Every entry below should appear in the answer exactly as written, apart from the pictures.

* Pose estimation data
^^^^^^^^^^^^^^^^

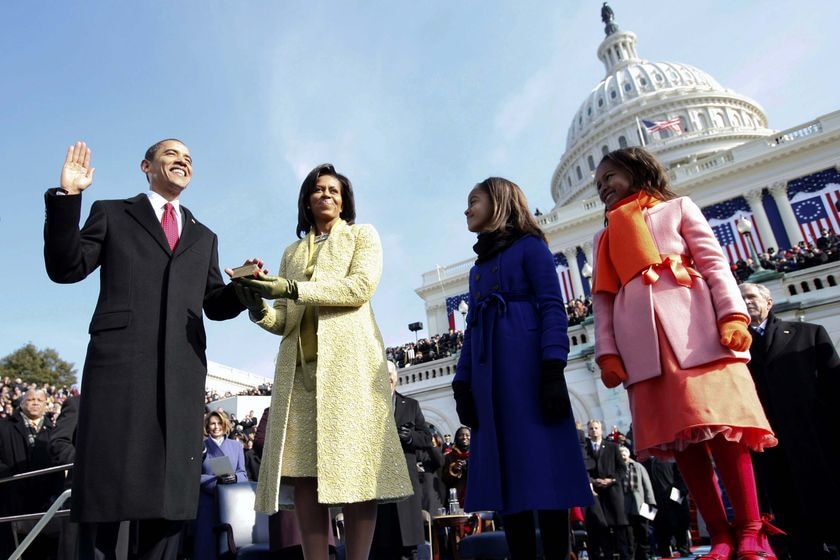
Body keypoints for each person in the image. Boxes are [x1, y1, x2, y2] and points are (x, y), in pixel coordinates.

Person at [43, 140, 246, 559]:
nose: (183, 161)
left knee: (168, 506)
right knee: (106, 499)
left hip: (180, 378)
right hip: (119, 372)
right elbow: (66, 268)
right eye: (172, 154)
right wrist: (69, 198)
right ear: (146, 166)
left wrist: (244, 288)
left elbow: (214, 304)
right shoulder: (113, 213)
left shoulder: (204, 237)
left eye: (189, 157)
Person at [592, 147, 778, 560]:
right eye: (599, 182)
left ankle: (749, 528)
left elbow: (714, 264)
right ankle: (720, 535)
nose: (603, 186)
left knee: (725, 431)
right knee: (683, 446)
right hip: (645, 348)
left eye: (610, 176)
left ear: (636, 170)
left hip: (697, 333)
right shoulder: (603, 236)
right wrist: (607, 351)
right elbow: (603, 299)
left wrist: (732, 315)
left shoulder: (678, 208)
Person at [230, 163, 412, 560]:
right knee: (304, 475)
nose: (325, 195)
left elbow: (359, 288)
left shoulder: (362, 235)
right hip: (299, 374)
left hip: (350, 370)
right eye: (318, 190)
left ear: (344, 200)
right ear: (307, 201)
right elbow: (283, 319)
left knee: (357, 470)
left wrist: (291, 288)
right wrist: (256, 305)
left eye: (333, 190)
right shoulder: (292, 252)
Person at [453, 177, 593, 559]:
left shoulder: (531, 248)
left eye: (473, 200)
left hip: (528, 373)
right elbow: (472, 327)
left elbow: (552, 305)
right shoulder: (477, 269)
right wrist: (461, 382)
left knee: (544, 468)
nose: (466, 210)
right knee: (506, 475)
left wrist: (552, 366)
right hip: (489, 380)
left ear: (498, 202)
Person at [739, 282, 840, 559]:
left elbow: (834, 388)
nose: (745, 302)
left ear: (768, 301)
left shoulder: (809, 333)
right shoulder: (734, 352)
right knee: (795, 531)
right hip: (772, 455)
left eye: (750, 296)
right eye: (739, 298)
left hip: (817, 446)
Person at [370, 362, 432, 560]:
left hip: (406, 481)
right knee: (383, 542)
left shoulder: (411, 405)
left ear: (395, 378)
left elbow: (427, 437)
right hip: (379, 481)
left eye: (390, 374)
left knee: (408, 545)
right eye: (383, 375)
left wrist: (411, 437)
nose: (388, 379)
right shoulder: (369, 406)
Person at [0, 389, 64, 558]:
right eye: (30, 399)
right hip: (11, 499)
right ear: (22, 403)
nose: (35, 403)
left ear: (45, 405)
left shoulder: (55, 432)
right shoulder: (4, 427)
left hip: (45, 502)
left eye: (39, 400)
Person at [193, 410, 248, 560]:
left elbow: (243, 473)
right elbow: (193, 476)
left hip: (230, 503)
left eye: (219, 423)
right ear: (207, 426)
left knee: (228, 546)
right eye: (212, 423)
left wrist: (235, 478)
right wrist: (215, 481)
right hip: (207, 503)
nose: (216, 427)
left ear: (225, 425)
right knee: (206, 547)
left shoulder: (236, 447)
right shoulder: (201, 446)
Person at [585, 419, 629, 560]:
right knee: (600, 529)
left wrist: (612, 479)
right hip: (596, 495)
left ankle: (625, 556)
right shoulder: (585, 449)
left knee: (619, 530)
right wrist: (592, 481)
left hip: (613, 494)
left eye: (596, 428)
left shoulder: (613, 447)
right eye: (591, 428)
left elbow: (622, 469)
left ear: (601, 429)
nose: (594, 431)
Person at [619, 445, 656, 560]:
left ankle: (644, 555)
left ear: (629, 454)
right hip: (624, 506)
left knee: (643, 532)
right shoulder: (616, 468)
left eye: (625, 451)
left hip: (640, 504)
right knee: (629, 535)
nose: (623, 454)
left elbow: (647, 485)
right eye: (620, 452)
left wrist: (651, 503)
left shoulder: (638, 466)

^^^^^^^^^^^^^^^^

* OUTPUT
Body keypoints for each person in the image. Boxes are [x1, y1, x2, y2] and points are (x, y), in pixel coordinates.

Person at [43, 140, 246, 559]:
nose: (183, 161)
left knee: (168, 506)
right knee: (106, 499)
left hip: (180, 378)
right hip: (119, 372)
right elbow: (66, 268)
right eye: (172, 154)
right wrist: (69, 198)
right ear: (146, 166)
left wrist: (244, 288)
left elbow: (214, 304)
right shoulder: (113, 213)
left shoulder: (204, 237)
left eye: (189, 157)
Person at [592, 147, 778, 560]:
right eye: (599, 182)
left ankle: (749, 528)
left elbow: (714, 264)
right ankle: (720, 535)
nose: (603, 186)
left knee: (725, 431)
right knee: (683, 446)
right hip: (645, 348)
left eye: (610, 176)
left ear: (636, 170)
left hip: (697, 333)
right shoulder: (603, 236)
right wrist: (607, 351)
right elbow: (603, 299)
left wrist: (732, 315)
left shoulder: (678, 208)
Person at [230, 163, 412, 560]:
right knee: (304, 475)
nose: (325, 195)
left elbow: (359, 288)
left shoulder: (362, 235)
right hip: (299, 374)
left hip: (350, 370)
right eye: (318, 190)
left ear: (344, 200)
right ear: (307, 201)
right elbow: (283, 319)
left knee: (357, 470)
left wrist: (291, 288)
right wrist: (256, 305)
left eye: (333, 190)
right shoulder: (292, 252)
Person at [453, 177, 593, 559]:
left shoulder: (531, 248)
left eye: (473, 200)
left hip: (528, 373)
right elbow: (472, 327)
left elbow: (552, 305)
right shoulder: (477, 269)
right wrist: (461, 382)
left knee: (544, 468)
nose: (466, 210)
right knee: (506, 475)
left wrist: (552, 366)
right hip: (489, 380)
left ear: (498, 202)
Person at [739, 282, 840, 559]:
left elbow: (834, 388)
nose: (745, 302)
left ear: (768, 301)
left shoulder: (809, 333)
right shoulder: (734, 352)
right knee: (795, 531)
right hip: (772, 455)
left eye: (750, 296)
right eye: (739, 298)
left hip: (817, 446)
Person at [370, 362, 432, 560]:
left hip: (406, 481)
right knee: (383, 542)
left shoulder: (411, 405)
left ear: (395, 378)
left elbow: (427, 437)
right hip: (379, 481)
left eye: (390, 374)
left knee: (408, 545)
right eye: (383, 375)
left wrist: (411, 437)
nose: (388, 379)
right shoulder: (369, 406)
Person at [0, 389, 64, 558]:
right eye: (30, 399)
right hip: (11, 499)
right ear: (22, 403)
nose: (35, 403)
left ear: (45, 405)
left shoulder: (55, 432)
right shoulder: (4, 427)
left hip: (45, 502)
left eye: (39, 400)
Person at [193, 410, 248, 560]:
left elbow: (243, 473)
right elbow: (193, 476)
left hip: (230, 503)
left eye: (219, 423)
right ear: (207, 426)
left knee: (228, 546)
right eye: (212, 423)
left wrist: (235, 478)
right wrist: (215, 481)
right hip: (207, 503)
nose: (216, 427)
left ear: (225, 425)
right knee: (206, 547)
left shoulder: (236, 447)
right shoulder: (201, 446)
Person at [585, 419, 629, 560]:
right knee: (600, 529)
left wrist: (612, 479)
right hip: (596, 495)
left ankle: (625, 556)
right shoulder: (585, 449)
left knee: (619, 530)
right wrist: (592, 481)
left hip: (613, 494)
left eye: (596, 428)
left shoulder: (613, 447)
right eye: (591, 428)
left elbow: (622, 469)
left ear: (601, 429)
nose: (594, 431)
Person at [619, 445, 656, 560]:
left ankle: (644, 555)
left ear: (629, 454)
right hip: (624, 506)
left knee: (643, 532)
right shoulder: (616, 468)
left eye: (625, 451)
left hip: (640, 504)
right knee: (629, 535)
nose: (623, 454)
left elbow: (647, 485)
right eye: (620, 452)
left wrist: (651, 503)
left shoulder: (638, 466)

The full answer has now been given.